Daily Archives: June 7, 2019


Explaining MMT While Forgetting Keynes

Naked Capitalism has the article Richard Murphy: For MMT (Long and Wonkish). While it is a mostly good article, it does say something that always irks the heck out of me.

The state will not enfeeble the private sector. That’s already feeble. What it will do is provide it with the contracts and work it needs to survive because it can’t think of what to do for itself.

Doesn’t anybody remember John Maynard Keynes? It is not that the private sector cannot think of what to do. It is that the private sector is behaving perfectly rationally in the face of low demand and high risk. Few individuals in the private sector can afford to take the risk of using their free cash to manufacture stuff that people can’t afford to buy. An individual could bankrupt herself or himself by tying up all their money in producing goods that it might take years for the economy to recover enough to buy.

Only a government that is sovereign in its own currency, etc. and can never go bankrupt has the deep enough pockets to fund the economy into recovery.

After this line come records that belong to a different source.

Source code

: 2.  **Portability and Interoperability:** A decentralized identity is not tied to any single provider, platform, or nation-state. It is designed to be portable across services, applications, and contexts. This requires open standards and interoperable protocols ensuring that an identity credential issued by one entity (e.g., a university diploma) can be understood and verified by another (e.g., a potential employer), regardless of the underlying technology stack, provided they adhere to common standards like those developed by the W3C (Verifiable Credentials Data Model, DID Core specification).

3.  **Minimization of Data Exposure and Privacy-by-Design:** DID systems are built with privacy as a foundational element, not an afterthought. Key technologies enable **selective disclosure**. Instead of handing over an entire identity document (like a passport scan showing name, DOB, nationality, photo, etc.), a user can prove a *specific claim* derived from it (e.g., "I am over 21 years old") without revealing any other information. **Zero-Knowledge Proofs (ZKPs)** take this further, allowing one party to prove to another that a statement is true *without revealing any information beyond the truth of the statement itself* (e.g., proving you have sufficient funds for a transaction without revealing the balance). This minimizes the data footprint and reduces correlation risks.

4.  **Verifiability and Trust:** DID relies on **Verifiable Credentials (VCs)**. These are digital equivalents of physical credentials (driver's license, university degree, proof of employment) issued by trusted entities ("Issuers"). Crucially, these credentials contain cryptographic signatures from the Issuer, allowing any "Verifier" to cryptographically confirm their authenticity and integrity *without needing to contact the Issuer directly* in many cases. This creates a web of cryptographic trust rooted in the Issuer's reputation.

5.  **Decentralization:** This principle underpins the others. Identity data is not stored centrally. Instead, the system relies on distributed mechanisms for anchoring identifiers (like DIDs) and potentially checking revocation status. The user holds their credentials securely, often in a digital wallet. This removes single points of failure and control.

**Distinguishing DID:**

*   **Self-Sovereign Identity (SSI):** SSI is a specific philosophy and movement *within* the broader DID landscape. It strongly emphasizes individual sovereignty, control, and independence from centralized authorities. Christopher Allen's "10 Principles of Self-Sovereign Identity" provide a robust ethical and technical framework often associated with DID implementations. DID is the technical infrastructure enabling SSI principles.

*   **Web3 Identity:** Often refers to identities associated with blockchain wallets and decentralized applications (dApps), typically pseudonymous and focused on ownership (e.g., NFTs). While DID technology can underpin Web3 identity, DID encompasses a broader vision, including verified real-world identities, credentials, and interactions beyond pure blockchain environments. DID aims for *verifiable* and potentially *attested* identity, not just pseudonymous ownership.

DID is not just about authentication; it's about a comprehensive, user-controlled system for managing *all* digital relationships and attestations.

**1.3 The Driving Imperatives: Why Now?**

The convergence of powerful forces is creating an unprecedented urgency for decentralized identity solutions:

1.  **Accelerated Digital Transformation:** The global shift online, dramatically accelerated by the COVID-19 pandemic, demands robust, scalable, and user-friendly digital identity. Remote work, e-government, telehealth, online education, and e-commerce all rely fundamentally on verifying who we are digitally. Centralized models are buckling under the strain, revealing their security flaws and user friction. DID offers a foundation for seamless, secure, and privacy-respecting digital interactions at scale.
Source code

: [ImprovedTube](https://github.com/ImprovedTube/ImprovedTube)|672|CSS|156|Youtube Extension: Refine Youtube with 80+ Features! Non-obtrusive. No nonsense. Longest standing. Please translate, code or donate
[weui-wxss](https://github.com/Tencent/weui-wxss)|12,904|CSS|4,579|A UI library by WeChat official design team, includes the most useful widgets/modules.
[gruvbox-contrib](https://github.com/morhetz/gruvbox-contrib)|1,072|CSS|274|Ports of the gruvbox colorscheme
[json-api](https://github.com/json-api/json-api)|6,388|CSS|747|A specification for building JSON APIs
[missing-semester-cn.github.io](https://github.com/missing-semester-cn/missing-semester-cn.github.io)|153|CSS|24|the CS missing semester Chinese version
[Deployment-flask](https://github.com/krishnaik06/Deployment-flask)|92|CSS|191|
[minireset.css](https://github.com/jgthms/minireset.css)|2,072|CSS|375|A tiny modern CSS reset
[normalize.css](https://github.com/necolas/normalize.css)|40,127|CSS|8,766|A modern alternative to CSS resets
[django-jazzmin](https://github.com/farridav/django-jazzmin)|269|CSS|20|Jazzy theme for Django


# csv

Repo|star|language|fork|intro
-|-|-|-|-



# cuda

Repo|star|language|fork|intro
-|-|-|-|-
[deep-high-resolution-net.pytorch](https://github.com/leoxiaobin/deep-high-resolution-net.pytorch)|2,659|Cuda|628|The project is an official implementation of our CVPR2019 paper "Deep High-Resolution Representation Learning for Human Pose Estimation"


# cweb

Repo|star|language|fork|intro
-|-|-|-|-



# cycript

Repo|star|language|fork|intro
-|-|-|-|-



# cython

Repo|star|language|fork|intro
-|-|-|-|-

It is so simple, so logical, and so true, that I cannot understand how economists can fail to understand this or to remember this. How come all those people in the FDR administration could be so smart, and now people cannot even look back in history to read their explanation of what they did and why it worked?

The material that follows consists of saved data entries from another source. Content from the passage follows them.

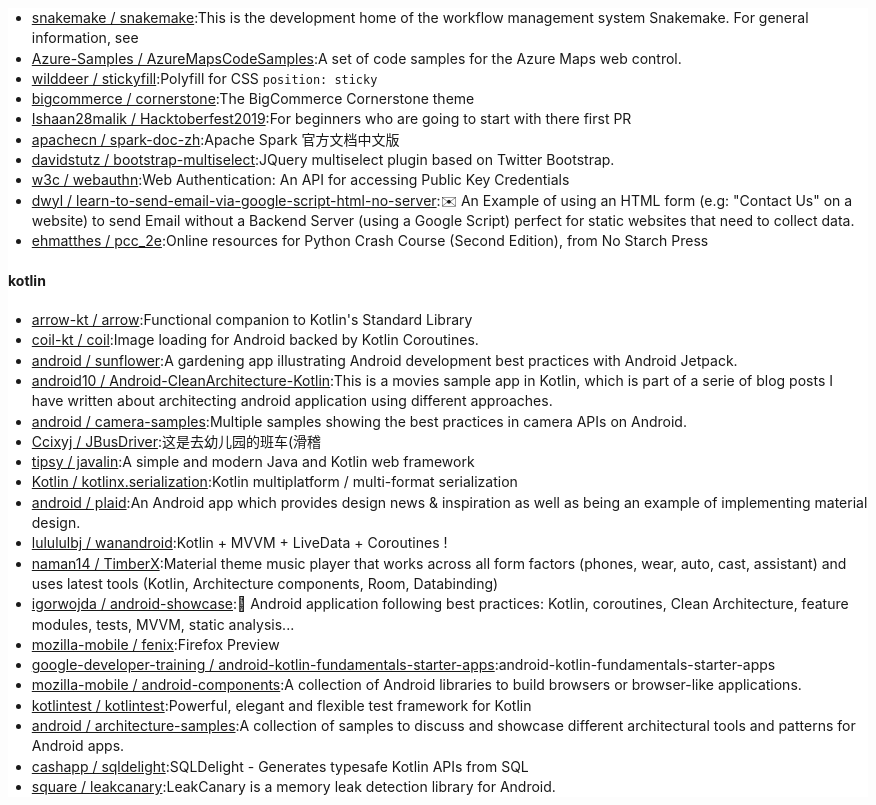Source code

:* [snakemake / snakemake](https://github.com/snakemake/snakemake):This is the development home of the workflow management system Snakemake. For general information, see
* [Azure-Samples / AzureMapsCodeSamples](https://github.com/Azure-Samples/AzureMapsCodeSamples):A set of code samples for the Azure Maps web control.
* [wilddeer / stickyfill](https://github.com/wilddeer/stickyfill):Polyfill for CSS `position: sticky`
* [bigcommerce / cornerstone](https://github.com/bigcommerce/cornerstone):The BigCommerce Cornerstone theme
* [Ishaan28malik / Hacktoberfest2019](https://github.com/Ishaan28malik/Hacktoberfest2019):For beginners who are going to start with there first PR
* [apachecn / spark-doc-zh](https://github.com/apachecn/spark-doc-zh):Apache Spark 官方文档中文版
* [davidstutz / bootstrap-multiselect](https://github.com/davidstutz/bootstrap-multiselect):JQuery multiselect plugin based on Twitter Bootstrap.
* [w3c / webauthn](https://github.com/w3c/webauthn):Web Authentication: An API for accessing Public Key Credentials
* [dwyl / learn-to-send-email-via-google-script-html-no-server](https://github.com/dwyl/learn-to-send-email-via-google-script-html-no-server):✉️ An Example of using an HTML form (e.g: "Contact Us" on a website) to send Email without a Backend Server (using a Google Script) perfect for static websites that need to collect data.
* [ehmatthes / pcc_2e](https://github.com/ehmatthes/pcc_2e):Online resources for Python Crash Course (Second Edition), from No Starch Press

#### kotlin
* [arrow-kt / arrow](https://github.com/arrow-kt/arrow):Functional companion to Kotlin's Standard Library
* [coil-kt / coil](https://github.com/coil-kt/coil):Image loading for Android backed by Kotlin Coroutines.
* [android / sunflower](https://github.com/android/sunflower):A gardening app illustrating Android development best practices with Android Jetpack.
* [android10 / Android-CleanArchitecture-Kotlin](https://github.com/android10/Android-CleanArchitecture-Kotlin):This is a movies sample app in Kotlin, which is part of a serie of blog posts I have written about architecting android application using different approaches.
* [android / camera-samples](https://github.com/android/camera-samples):Multiple samples showing the best practices in camera APIs on Android.
* [Ccixyj / JBusDriver](https://github.com/Ccixyj/JBusDriver):这是去幼儿园的班车(滑稽
* [tipsy / javalin](https://github.com/tipsy/javalin):A simple and modern Java and Kotlin web framework
* [Kotlin / kotlinx.serialization](https://github.com/Kotlin/kotlinx.serialization):Kotlin multiplatform / multi-format serialization
* [android / plaid](https://github.com/android/plaid):An Android app which provides design news & inspiration as well as being an example of implementing material design.
* [lulululbj / wanandroid](https://github.com/lulululbj/wanandroid):Kotlin + MVVM + LiveData + Coroutines !
* [naman14 / TimberX](https://github.com/naman14/TimberX):Material theme music player that works across all form factors (phones, wear, auto, cast, assistant) and uses latest tools (Kotlin, Architecture components, Room, Databinding)
* [igorwojda / android-showcase](https://github.com/igorwojda/android-showcase):💎 Android application following best practices: Kotlin, coroutines, Clean Architecture, feature modules, tests, MVVM, static analysis...
* [mozilla-mobile / fenix](https://github.com/mozilla-mobile/fenix):Firefox Preview
* [google-developer-training / android-kotlin-fundamentals-starter-apps](https://github.com/google-developer-training/android-kotlin-fundamentals-starter-apps):android-kotlin-fundamentals-starter-apps
* [mozilla-mobile / android-components](https://github.com/mozilla-mobile/android-components):A collection of Android libraries to build browsers or browser-like applications.
* [kotlintest / kotlintest](https://github.com/kotlintest/kotlintest):Powerful, elegant and flexible test framework for Kotlin
* [android / architecture-samples](https://github.com/android/architecture-samples):A collection of samples to discuss and showcase different architectural tools and patterns for Android apps.
* [cashapp / sqldelight](https://github.com/cashapp/sqldelight):SQLDelight - Generates typesafe Kotlin APIs from SQL
* [square / leakcanary](https://github.com/square/leakcanary):LeakCanary is a memory leak detection library for Android.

You might wonder why the rich oligarchs’ don’t want us to remember how the government can help get us out of a recession or depression. When the economy tanks, the oligarchs are the ones with enough money that they can scoop up the nation’s assets at fire sale prices. It is much more profitable to use their money to gain control than it is to risk their money in the messy process of creating more production capacity than there is a current need for. In other words, the rich withhold their money from the economy until it is so starved that people will sell off their assets cheaply. There is a price that is low enough that there is not much risk in paying it, if you have the money. That’s called “buy low, and sell high.”